## Extract to read
*** Begin section ***

By |2025-07-11T15:54:19+03:00July 11, 2025|Forex News, News|0 Comments

  • GBP/USD trades in negative territory below 1.3550 on Friday.
  • The US Dollar could preserve its strength unless risk flows return to markets.
  • The technical outlook suggests that sellers look to retain control in the near term.

After closing marginally lower on Thursday, GBP/USD stays on the back foot and trades below 1.3550 in the European session on Friday. The negative shift seen in risk mood could make it difficult for the pair to stage a rebound heading into the weekend.

British Pound PRICE This week

The table below shows the percentage change of British Pound (GBP) against listed major currencies this week. British Pound was the weakest against the Australian Dollar.

USD EUR GBP JPY CAD AUD NZD CHF
USD 0.76% 0.83% 1.94% 0.73% -0.38% 0.65% 0.35%
EUR -0.76% 0.08% 0.95% -0.06% -1.07% -0.12% -0.44%
GBP -0.83% -0.08% 0.86% -0.11% -1.15% -0.19% -0.64%
JPY -1.94% -0.95% -0.86% -0.97% -2.07% -1.05% -1.52%
CAD -0.73% 0.06% 0.11% 0.97% -1.08% -0.08% -0.53%
AUD 0.38% 1.07% 1.15% 2.07% 1.08% 1.06% 0.50%
NZD -0.65% 0.12% 0.19% 1.05% 0.08% -1.06% -0.45%
CHF -0.35% 0.44% 0.64% 1.52% 0.53% -0.50% 0.45%

The heat map shows percentage changes of major currencies against each other. The base currency is picked from the left column, while the quote currency is picked from the top row. For example, if you pick the British Pound from the left column and move along the horizontal line to the US Dollar, the percentage change displayed in the box will represent GBP (base)/USD (quote).

The US Dollar (USD) benefited from the better-than-forecast weekly Initial Jobless Claims data in the early American session on Thursday. Later in the day, US President Donald Trump’s tariff announcements caused markets to adopt a cautious stance, providing an additional boost to the USD and weighing on GBP/USD.

Trump said that they will impose 35% tariffs on Canadian imports from August 1 and added that they are planning to impose blanket levies of 15% or 20% on most trade partners. US stock index futures were last seen losing about 0.7% on the day. In case safe-haven flows dominate the action in financial markets, GBP/USD could find it hard to shake off the bearish pressure.

Meanwhile, the disappointing growth data from the UK seems to be hurting Pound Sterling on Friday. The UK’s Office for National Statistics announced that the Gross Domestic Product (GDP) contracted by 0.1% on a monthly basis in May. This reading followed the 0.3% contraction recorded in April and came in worse than the market expectation for an expansion of 0.1%.

*** End section ***

[Collected data]
*** Begin section ***

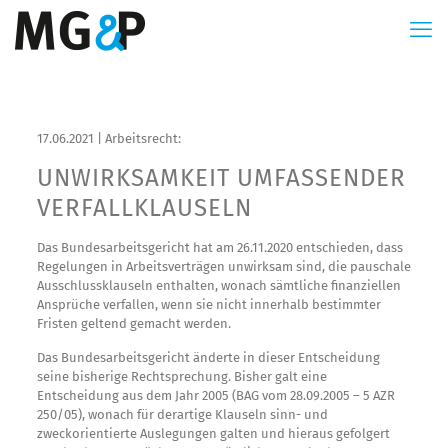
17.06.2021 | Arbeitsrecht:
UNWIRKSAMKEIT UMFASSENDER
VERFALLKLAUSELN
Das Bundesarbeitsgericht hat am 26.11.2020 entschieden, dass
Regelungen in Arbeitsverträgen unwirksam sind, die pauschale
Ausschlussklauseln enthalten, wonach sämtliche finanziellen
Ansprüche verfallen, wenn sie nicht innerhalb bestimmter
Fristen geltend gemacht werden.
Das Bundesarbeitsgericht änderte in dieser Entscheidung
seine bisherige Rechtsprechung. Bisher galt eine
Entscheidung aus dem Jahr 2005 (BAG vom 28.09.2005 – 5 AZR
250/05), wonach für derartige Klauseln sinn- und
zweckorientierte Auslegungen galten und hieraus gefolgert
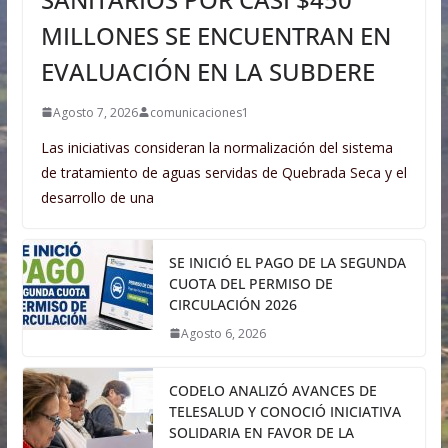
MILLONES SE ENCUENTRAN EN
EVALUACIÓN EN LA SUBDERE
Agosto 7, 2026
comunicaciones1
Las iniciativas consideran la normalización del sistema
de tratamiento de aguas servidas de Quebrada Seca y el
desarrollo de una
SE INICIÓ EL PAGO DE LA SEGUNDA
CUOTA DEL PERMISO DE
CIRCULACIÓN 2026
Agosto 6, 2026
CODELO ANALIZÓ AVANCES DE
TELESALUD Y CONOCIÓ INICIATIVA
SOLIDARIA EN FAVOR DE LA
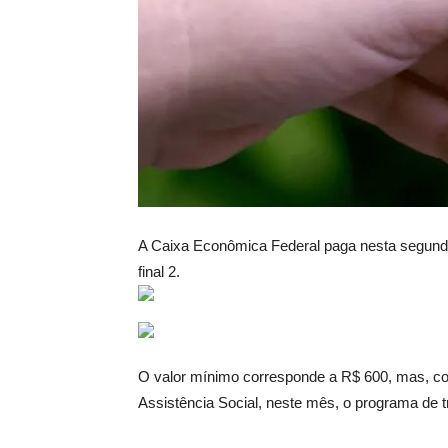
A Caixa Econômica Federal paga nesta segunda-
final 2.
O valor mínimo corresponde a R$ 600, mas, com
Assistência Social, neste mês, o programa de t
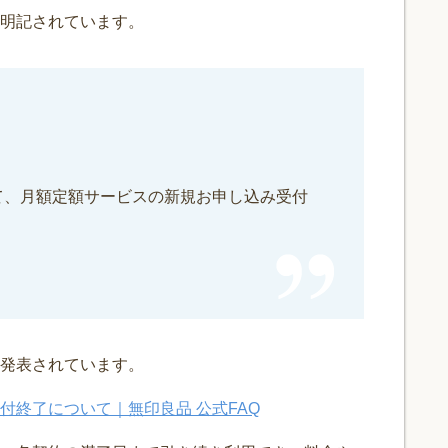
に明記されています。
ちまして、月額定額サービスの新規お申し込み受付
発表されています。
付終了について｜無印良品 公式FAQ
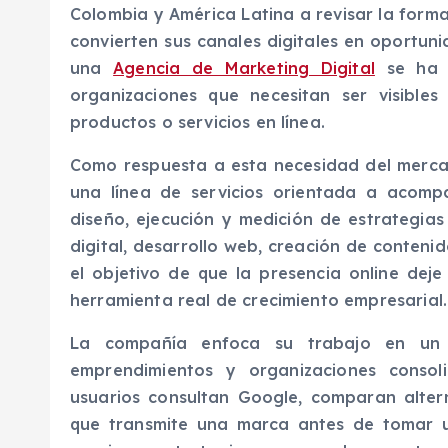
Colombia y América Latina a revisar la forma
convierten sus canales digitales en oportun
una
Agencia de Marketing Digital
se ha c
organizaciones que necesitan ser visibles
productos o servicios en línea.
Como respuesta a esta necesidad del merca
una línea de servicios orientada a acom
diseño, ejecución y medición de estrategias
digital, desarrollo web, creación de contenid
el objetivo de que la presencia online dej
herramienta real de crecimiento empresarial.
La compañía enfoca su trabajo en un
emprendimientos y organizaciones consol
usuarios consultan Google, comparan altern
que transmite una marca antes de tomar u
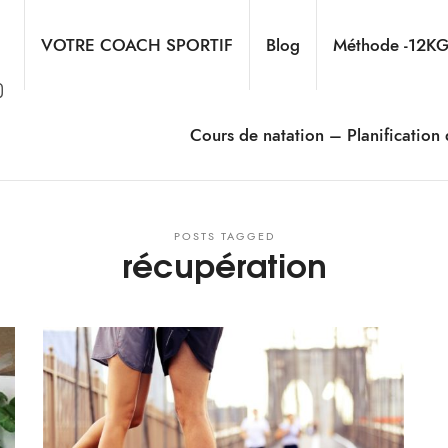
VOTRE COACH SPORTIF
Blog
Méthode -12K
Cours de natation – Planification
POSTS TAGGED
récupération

*** End section ***

## Required work
a: Arrange the entries as a Markdown table with the columns Row and Line, starting with the line that contains "VOTRE COACH SPORTIF" and going on through the last line of the entries, leaving out blank lines.
b: Pick up the GBP/USD report where it stops and continue it.
The GBP/USD report and the entries are unrelated to each other.

## Answers per task
a:
| Row | Line |
|---|---|
| 1 | VOTRE COACH SPORTIF |
| 2 | Blog |
| 3 | Méthode -12K |
| 4 | Cours de natation – Planification |
| 5 | POSTS TAGGED |
| 6 | récupération |

b:
GBP/USD Technical Analysis

GBP/USD trades near 1.3540, where the Fibonacci 23.6% retracement level of the latest uptrend and the lower limit of the ascending channel align. In case the pair falls below this level and starts using it as resistance, 1.3500 (50-day Simple Moving Average) could be seen as the next support level before 1.3465 (Fibonacci 50% retracement).

Looking north, resistance levels could be seen at 1.3570 (200-period Simple Moving Average), 1.3620 (Fibonacci 23.6% retracement) and 1.3700 (mid-point of the ascending channel).

Pound Sterling FAQs

The Pound Sterling (GBP) is the oldest currency in the world (886 AD) and the official currency of the United Kingdom. It is the fourth most traded unit for foreign exchange (FX) in the world, accounting for 12% of all transactions, averaging $630 billion a day, according to 2022 data.
Its key trading pairs are GBP/USD, also known as ‘Cable’, which accounts for 11% of FX, GBP/JPY, or the ‘Dragon’ as it is known by traders (3%), and EUR/GBP (2%). The Pound Sterling is issued by the Bank of England (BoE).

The single most important factor influencing the value of the Pound Sterling is monetary policy decided by the Bank of England. The BoE bases its decisions on whether it has achieved its primary goal of “price stability” – a steady inflation rate of around 2%. Its primary tool for achieving this is the adjustment of interest rates.
When inflation is too high, the BoE will try to rein it in by raising interest rates, making it more expensive for people and businesses to access credit. This is generally positive for GBP, as higher interest rates make the UK a more attractive place for global investors to park their money.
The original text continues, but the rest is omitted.